NBC and the Hunt for War Criminals

Thursday, February 12th, 2009

According to a report in the New York Times (2/11/09), NBC is launching a new series to track down and expose war criminals. The network's plan has attracted some criticism from U.S. officials and human rights experts, who are concerned that the network's journalists might be publicizing false accusations against the suspects they're "confronting" on the air. (The show sounds eerily similar to the network's To Catch a Predator series, which purported to bust sexual predators.)

The first suspect is apparently Leopold Munyakazi, a visiting professor at a Maryland college who has been accused by Rwandan authorities of participating in the 1994 genocide in that country; a Human Rights Watch official is quoted in the article saying that the case against Munyakazi is actually somewhat murky.

If NBC is actually interesting in exposing war crimes, though, there might be an easier way to do this. Couldn't they just invite Henry Kissinger to appear on Meet the Press, and then "surprise" him?

Bob Kerrey, New School's 'Moderate' War Criminal

Friday, December 12th, 2008

With Bob Kerrey back in the news (New York Times, 12/11/08) as the faculty of the New School University that he heads gives him a vote of no confidence, it's worth recalling the kid-glove treatment given to him by most of the media when his involvement in Vietnam-era war crimes was revealed (Extra!, 7-8/01).

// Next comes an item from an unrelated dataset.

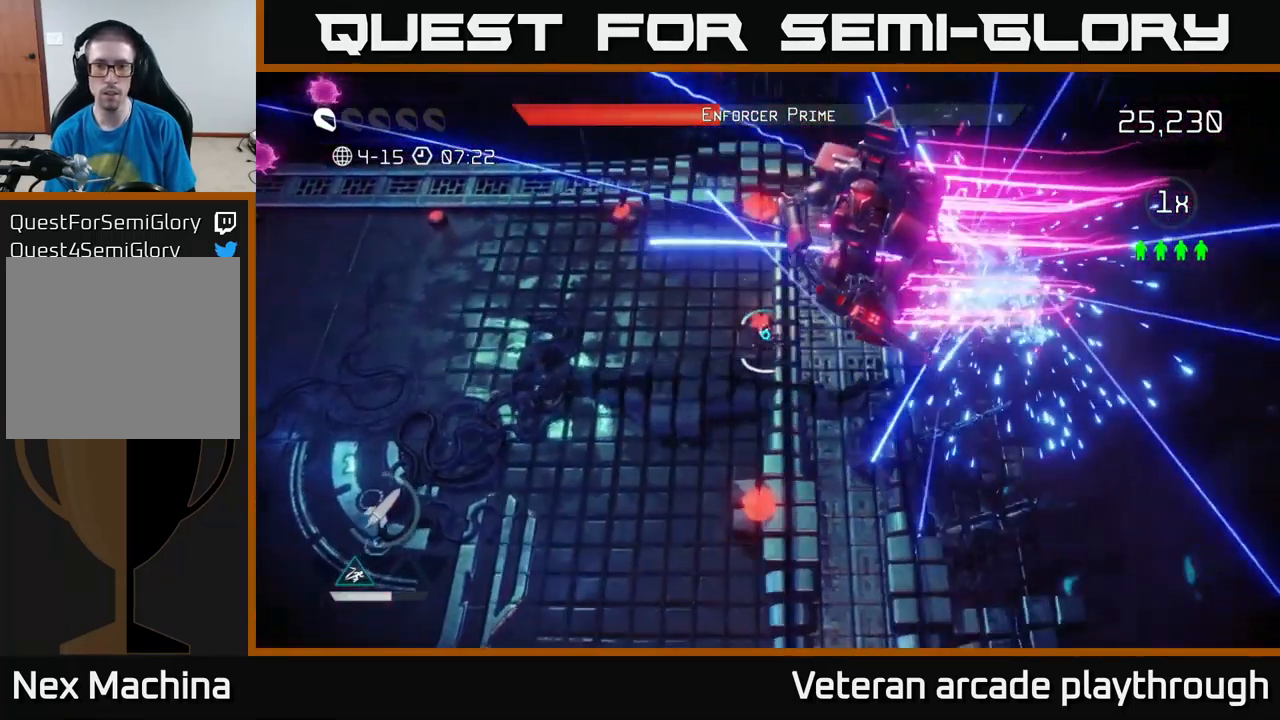
{"buttons": [], "left_stick": "down-left", "right_stick": "up-left", "events": [[167, "right_stick", "up-left"]]}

Oddly, New York Times reporters Marc Santora and Lisa Foderaro, who wrote about the New School vote, don't seem to recall that Kerrey participated in a massacre of Vietnamese civilians--an atrocity that caused considerable controversy when it was exposed by the New York Times Magazine (4/25/01)--when they recount the major events of his career, though they do remember that Kerrey "briefly considered a run for mayor of New York in 2005." Presumably a war criminal heading up a school largely founded by refugees from Nazi Germany is a problem for at least some faculty members, but the New York Times' summation of the politics of the situation is that Kerrey's own politics "were too moderate for the unabashedly liberal campus."